WHAT THE TASK ASKS - Could you filter the records below and return each line that holds "must"?

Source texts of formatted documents
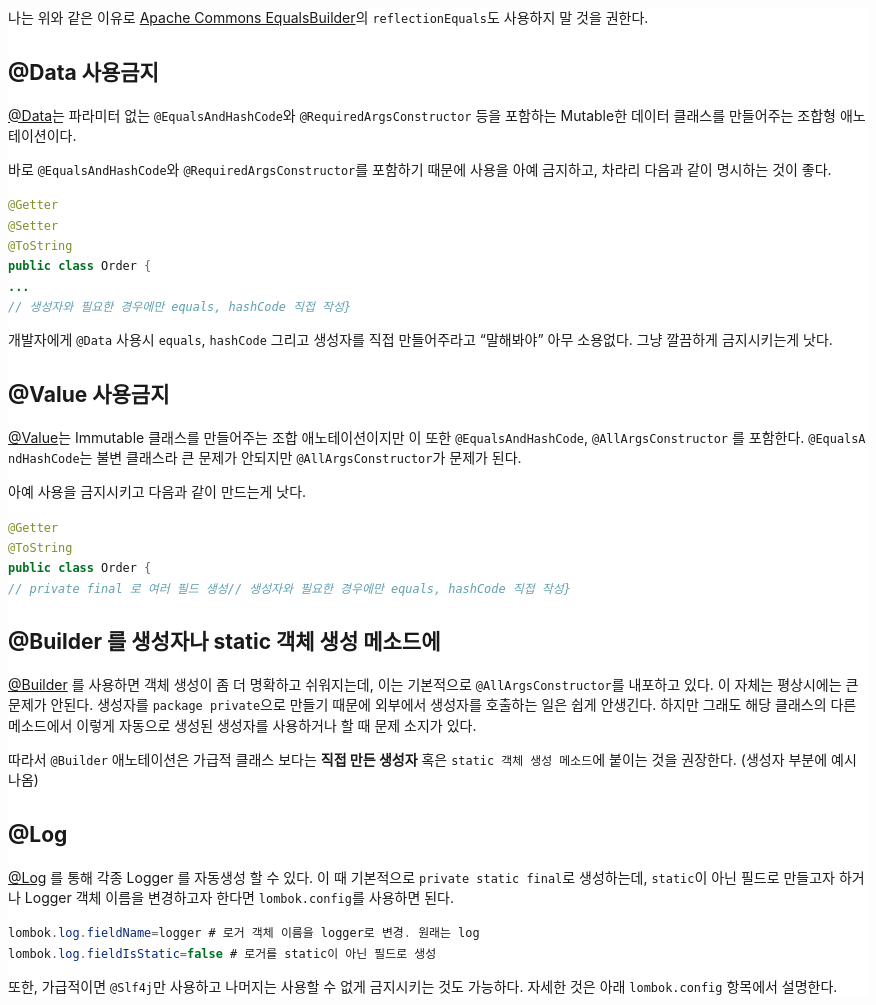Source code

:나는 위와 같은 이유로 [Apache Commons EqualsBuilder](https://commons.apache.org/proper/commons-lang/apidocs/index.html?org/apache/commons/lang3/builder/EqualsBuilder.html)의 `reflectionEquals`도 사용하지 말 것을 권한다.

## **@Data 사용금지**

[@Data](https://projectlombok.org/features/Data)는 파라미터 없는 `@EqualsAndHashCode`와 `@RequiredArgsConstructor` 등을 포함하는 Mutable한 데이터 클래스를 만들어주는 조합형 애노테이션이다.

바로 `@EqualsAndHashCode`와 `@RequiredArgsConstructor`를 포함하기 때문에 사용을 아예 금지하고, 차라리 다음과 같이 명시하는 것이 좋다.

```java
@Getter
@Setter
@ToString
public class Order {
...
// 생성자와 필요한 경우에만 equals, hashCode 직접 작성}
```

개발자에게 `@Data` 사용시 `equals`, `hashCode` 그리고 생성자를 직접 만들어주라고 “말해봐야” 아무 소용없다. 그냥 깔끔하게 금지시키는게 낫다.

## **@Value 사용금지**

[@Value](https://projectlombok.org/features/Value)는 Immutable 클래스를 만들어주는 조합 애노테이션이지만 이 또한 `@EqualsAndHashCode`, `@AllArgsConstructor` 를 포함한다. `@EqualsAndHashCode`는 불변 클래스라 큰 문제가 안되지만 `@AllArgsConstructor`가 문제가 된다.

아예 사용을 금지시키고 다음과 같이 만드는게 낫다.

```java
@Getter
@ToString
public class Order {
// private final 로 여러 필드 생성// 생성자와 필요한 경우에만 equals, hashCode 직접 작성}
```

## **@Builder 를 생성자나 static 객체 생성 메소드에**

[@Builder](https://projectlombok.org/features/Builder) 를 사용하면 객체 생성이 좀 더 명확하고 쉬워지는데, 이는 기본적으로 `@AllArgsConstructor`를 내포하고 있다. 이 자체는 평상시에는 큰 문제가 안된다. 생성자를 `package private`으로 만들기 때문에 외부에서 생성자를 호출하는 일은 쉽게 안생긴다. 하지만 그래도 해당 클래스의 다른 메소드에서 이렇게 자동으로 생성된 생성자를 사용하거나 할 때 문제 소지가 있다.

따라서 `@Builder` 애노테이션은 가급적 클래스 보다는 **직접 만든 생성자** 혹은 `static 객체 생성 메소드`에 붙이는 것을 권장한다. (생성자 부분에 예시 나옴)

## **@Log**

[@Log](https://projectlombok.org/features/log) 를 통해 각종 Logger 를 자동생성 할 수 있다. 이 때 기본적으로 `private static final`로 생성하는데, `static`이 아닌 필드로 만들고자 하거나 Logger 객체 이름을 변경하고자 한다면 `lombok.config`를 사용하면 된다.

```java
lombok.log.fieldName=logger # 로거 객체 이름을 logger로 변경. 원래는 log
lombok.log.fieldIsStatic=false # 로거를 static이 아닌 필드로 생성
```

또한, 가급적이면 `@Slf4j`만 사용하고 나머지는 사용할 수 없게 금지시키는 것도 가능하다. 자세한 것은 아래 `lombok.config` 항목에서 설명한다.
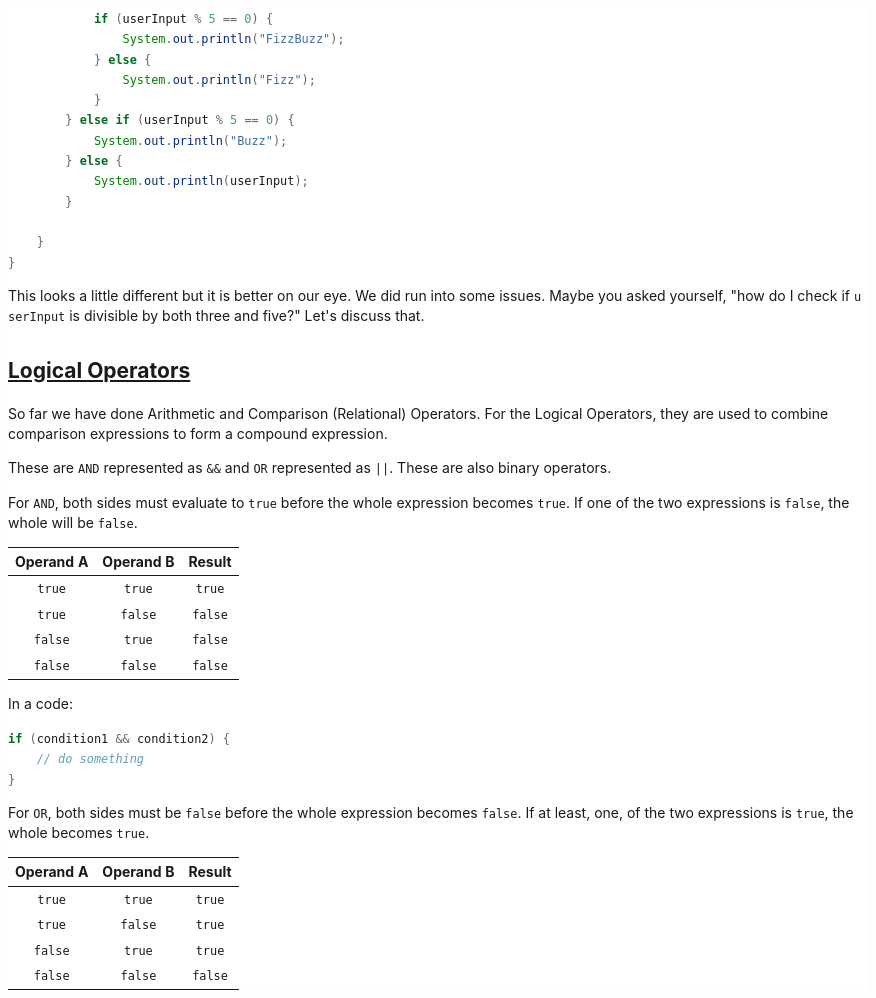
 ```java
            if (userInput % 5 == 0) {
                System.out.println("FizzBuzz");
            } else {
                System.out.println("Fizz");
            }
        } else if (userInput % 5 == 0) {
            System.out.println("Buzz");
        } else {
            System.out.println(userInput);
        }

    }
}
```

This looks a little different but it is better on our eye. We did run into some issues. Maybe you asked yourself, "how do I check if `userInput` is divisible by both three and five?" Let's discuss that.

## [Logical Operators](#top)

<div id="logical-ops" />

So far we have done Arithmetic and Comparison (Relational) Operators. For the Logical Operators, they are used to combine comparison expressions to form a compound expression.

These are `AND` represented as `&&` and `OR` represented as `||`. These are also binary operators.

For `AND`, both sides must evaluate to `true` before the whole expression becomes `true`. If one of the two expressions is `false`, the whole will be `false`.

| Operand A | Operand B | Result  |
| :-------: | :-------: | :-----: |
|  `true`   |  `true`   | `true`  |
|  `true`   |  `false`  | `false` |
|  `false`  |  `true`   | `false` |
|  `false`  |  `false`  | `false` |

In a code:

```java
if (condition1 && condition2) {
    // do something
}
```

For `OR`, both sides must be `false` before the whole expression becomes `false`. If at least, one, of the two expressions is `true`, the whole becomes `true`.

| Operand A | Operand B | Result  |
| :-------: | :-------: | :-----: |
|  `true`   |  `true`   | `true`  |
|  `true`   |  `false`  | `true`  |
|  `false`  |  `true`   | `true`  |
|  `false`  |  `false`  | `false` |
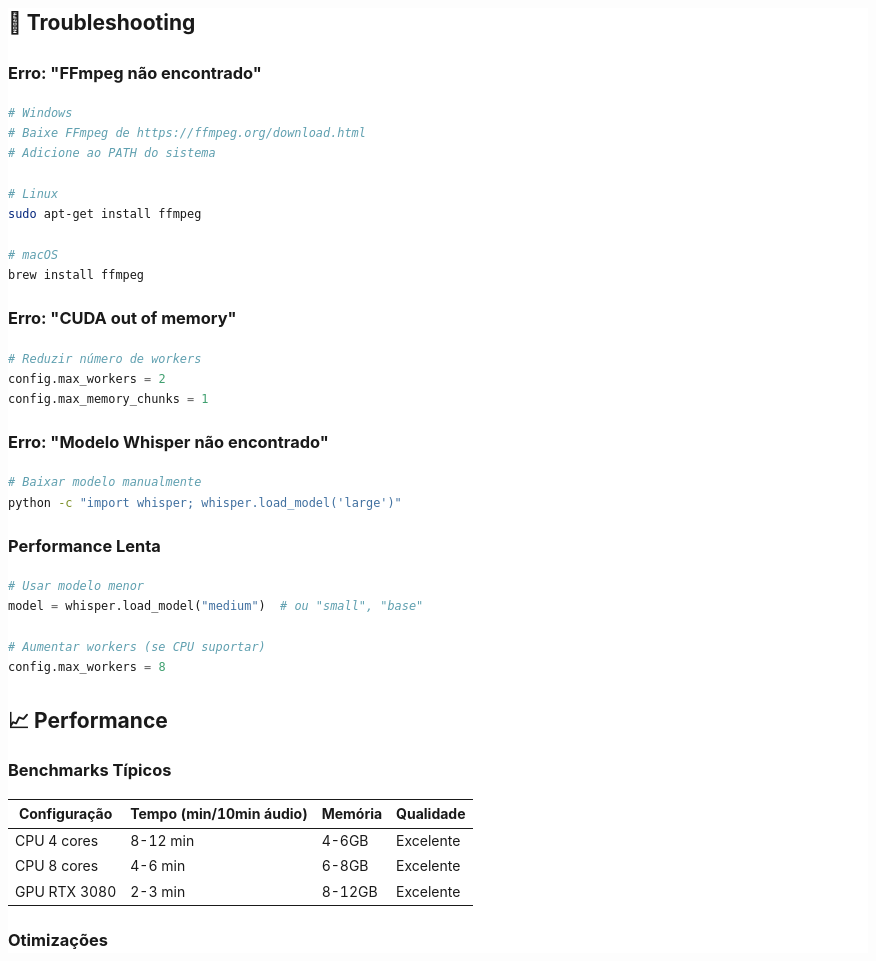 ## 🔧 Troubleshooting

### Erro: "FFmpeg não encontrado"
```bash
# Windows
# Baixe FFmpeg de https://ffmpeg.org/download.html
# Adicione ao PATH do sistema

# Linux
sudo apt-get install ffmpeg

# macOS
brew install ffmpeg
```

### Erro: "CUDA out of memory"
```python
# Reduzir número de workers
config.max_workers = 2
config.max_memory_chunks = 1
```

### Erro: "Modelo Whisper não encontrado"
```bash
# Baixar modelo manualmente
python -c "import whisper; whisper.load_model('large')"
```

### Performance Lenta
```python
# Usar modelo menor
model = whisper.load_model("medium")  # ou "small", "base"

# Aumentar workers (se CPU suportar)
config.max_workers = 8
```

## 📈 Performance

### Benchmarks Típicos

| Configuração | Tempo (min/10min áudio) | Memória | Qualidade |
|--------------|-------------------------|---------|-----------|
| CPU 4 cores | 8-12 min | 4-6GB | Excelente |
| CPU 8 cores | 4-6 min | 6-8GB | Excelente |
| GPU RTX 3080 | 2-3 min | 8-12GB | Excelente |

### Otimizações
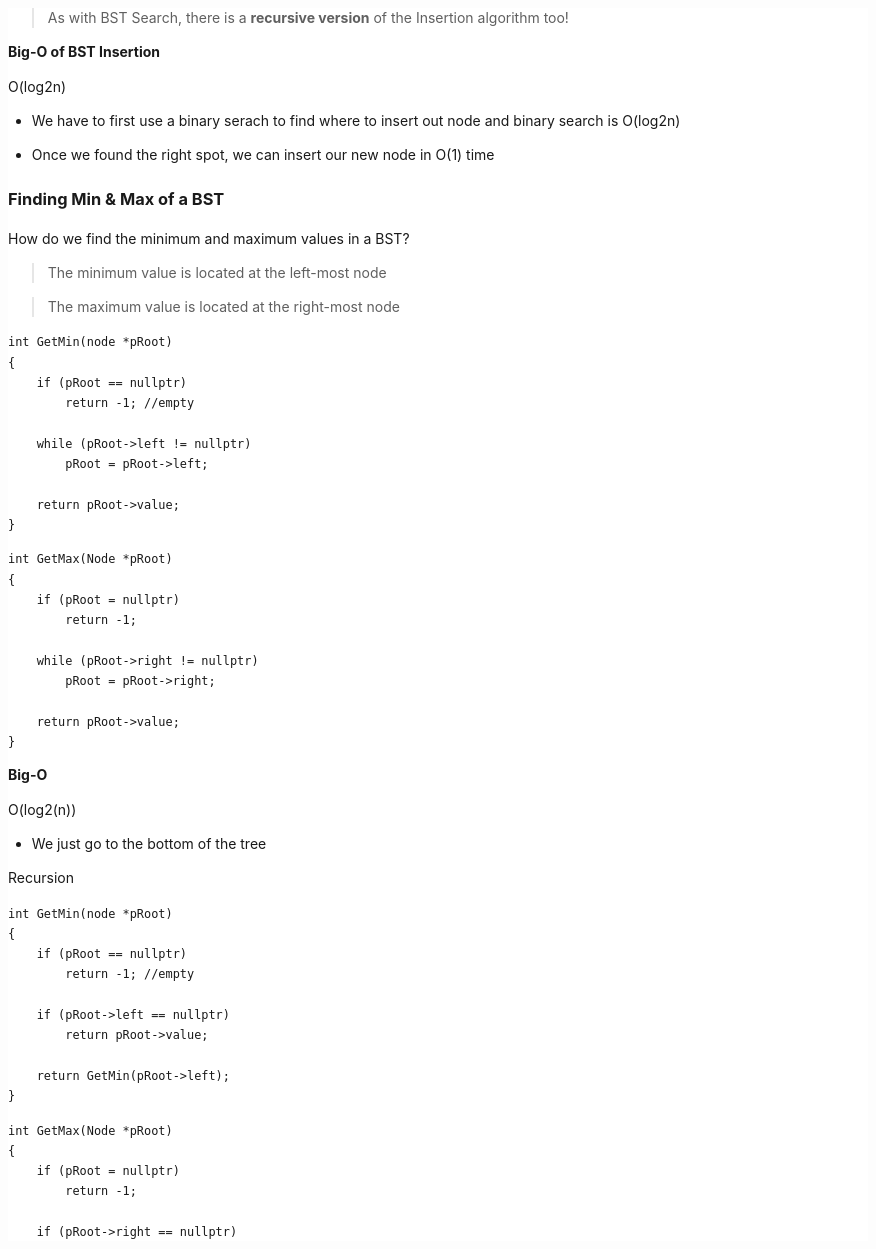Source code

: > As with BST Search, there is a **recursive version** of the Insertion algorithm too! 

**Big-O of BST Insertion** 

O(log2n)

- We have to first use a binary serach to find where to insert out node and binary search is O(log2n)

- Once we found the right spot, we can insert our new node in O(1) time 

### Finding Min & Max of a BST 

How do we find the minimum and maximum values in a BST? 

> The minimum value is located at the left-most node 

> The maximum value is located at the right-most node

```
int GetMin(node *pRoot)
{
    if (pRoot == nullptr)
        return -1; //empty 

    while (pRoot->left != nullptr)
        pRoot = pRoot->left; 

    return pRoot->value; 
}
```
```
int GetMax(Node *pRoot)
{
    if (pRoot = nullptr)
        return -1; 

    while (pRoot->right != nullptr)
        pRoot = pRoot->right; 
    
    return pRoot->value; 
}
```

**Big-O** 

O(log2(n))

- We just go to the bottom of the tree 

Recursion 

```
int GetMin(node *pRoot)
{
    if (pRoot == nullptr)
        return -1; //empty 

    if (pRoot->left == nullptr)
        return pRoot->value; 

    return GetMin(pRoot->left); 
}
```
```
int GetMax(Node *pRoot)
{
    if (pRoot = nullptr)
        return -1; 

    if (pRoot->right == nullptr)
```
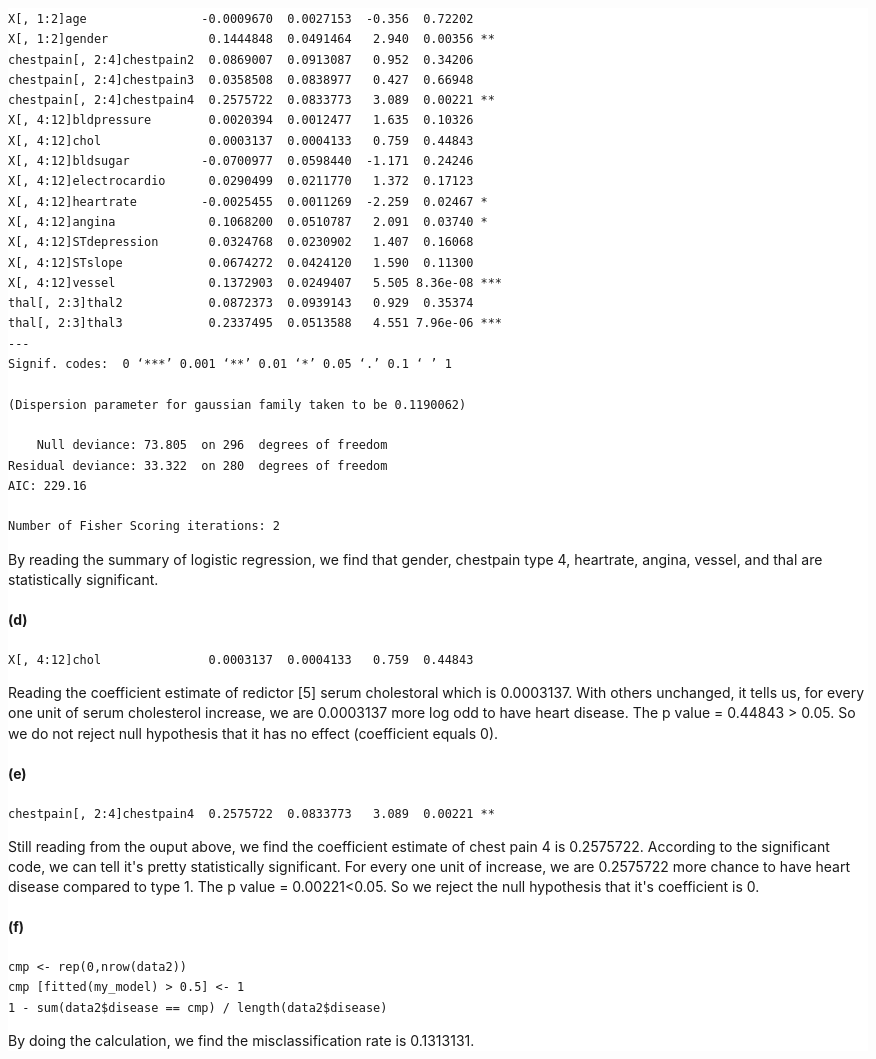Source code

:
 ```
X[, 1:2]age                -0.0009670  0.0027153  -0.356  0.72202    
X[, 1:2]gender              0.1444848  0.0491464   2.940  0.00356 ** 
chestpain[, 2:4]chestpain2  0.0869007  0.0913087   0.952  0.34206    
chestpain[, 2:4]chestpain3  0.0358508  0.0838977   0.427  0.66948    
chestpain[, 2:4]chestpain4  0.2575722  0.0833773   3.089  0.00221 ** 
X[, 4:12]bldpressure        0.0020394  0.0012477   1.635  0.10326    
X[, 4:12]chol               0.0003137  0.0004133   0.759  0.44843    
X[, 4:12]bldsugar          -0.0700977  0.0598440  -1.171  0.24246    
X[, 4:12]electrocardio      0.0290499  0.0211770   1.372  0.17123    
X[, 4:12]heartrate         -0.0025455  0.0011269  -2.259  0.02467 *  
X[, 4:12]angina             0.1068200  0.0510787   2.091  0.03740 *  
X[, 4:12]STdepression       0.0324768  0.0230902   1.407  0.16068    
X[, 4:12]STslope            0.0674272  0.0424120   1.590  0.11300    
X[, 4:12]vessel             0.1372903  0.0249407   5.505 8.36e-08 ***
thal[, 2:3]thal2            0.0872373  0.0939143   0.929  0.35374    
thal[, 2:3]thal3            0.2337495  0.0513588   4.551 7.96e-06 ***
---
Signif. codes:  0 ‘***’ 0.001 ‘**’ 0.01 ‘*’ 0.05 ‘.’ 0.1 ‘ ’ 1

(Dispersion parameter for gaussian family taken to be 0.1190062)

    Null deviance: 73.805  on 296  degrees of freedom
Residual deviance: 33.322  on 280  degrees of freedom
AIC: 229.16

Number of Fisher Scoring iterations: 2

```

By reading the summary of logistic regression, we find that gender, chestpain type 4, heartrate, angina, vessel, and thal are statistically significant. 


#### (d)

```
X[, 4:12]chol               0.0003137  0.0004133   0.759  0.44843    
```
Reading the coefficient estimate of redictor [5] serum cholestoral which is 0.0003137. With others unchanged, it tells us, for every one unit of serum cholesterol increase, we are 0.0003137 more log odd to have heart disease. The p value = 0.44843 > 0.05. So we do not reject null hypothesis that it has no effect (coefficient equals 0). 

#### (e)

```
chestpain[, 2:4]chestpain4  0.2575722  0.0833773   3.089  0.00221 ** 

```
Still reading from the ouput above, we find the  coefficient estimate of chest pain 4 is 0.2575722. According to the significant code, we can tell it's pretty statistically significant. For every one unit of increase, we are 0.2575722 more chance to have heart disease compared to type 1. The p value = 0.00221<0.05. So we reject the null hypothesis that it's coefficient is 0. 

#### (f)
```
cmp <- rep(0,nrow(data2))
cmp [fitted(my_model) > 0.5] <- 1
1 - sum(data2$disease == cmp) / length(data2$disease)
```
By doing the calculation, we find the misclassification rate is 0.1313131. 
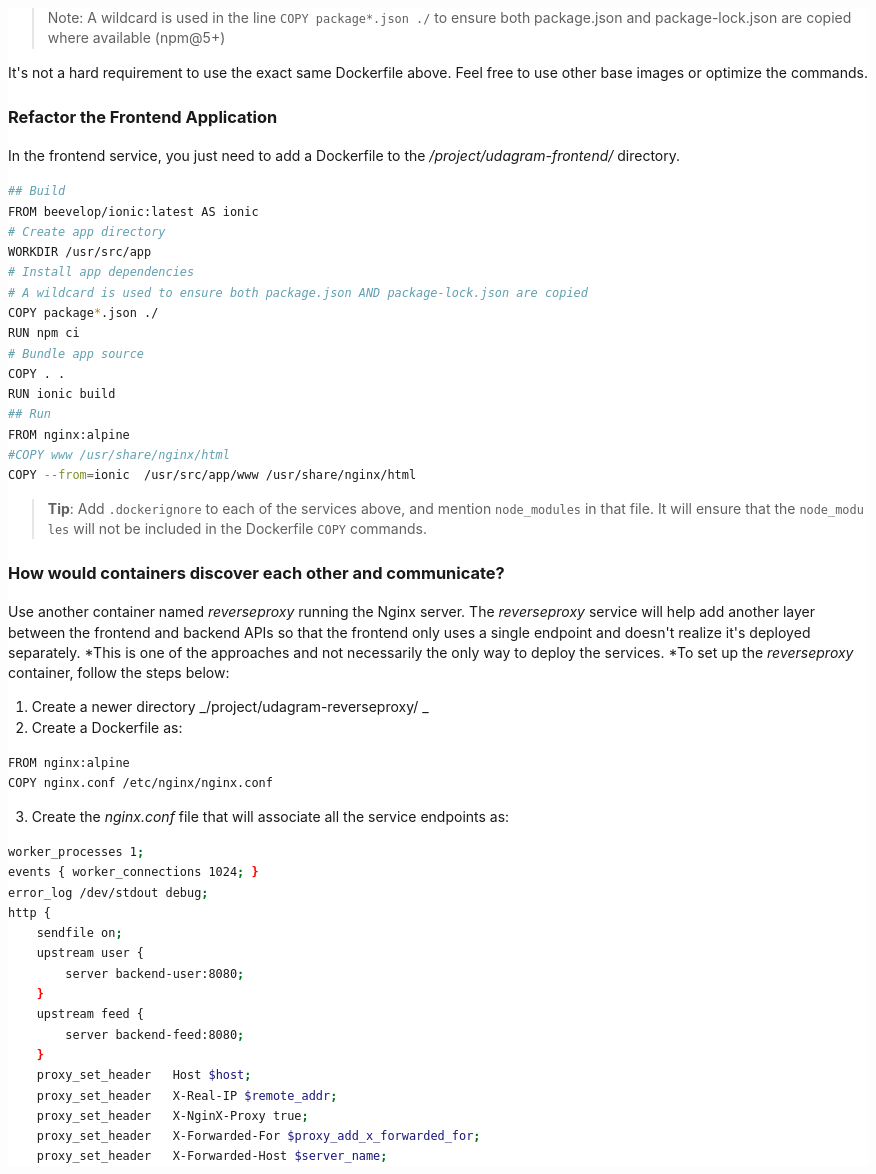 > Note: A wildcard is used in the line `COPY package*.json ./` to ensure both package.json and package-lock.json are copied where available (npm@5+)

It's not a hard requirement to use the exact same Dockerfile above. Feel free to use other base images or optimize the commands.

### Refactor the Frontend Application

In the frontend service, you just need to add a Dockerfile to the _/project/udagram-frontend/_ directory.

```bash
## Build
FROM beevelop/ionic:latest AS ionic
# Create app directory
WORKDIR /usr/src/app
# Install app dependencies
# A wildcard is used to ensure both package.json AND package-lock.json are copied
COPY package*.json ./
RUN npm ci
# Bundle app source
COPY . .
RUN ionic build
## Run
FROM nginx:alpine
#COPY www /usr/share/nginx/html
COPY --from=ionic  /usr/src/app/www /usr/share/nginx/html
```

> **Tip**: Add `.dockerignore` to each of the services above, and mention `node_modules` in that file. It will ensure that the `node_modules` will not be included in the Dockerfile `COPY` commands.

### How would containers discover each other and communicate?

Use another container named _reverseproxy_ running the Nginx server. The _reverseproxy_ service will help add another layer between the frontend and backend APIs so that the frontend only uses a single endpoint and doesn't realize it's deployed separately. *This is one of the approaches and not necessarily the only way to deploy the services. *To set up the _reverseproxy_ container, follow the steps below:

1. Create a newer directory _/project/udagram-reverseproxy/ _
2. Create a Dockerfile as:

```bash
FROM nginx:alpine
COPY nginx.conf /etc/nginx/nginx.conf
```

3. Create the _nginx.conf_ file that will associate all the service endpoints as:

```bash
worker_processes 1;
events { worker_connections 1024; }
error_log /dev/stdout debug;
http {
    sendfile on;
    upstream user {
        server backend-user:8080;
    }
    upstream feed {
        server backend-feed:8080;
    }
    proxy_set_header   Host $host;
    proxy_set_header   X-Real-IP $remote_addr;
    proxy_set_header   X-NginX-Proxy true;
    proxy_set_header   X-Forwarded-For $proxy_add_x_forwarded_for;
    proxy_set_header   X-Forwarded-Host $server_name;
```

TASK ANSWER -
For `AND`, both sides must evaluate to `true` before the whole expression becomes `true`. If one of the two expressions is `false`, the whole will be `false`.
For `OR`, both sides must be `false` before the whole expression becomes `false`. If at least, one, of the two expressions is `true`, the whole becomes `true`.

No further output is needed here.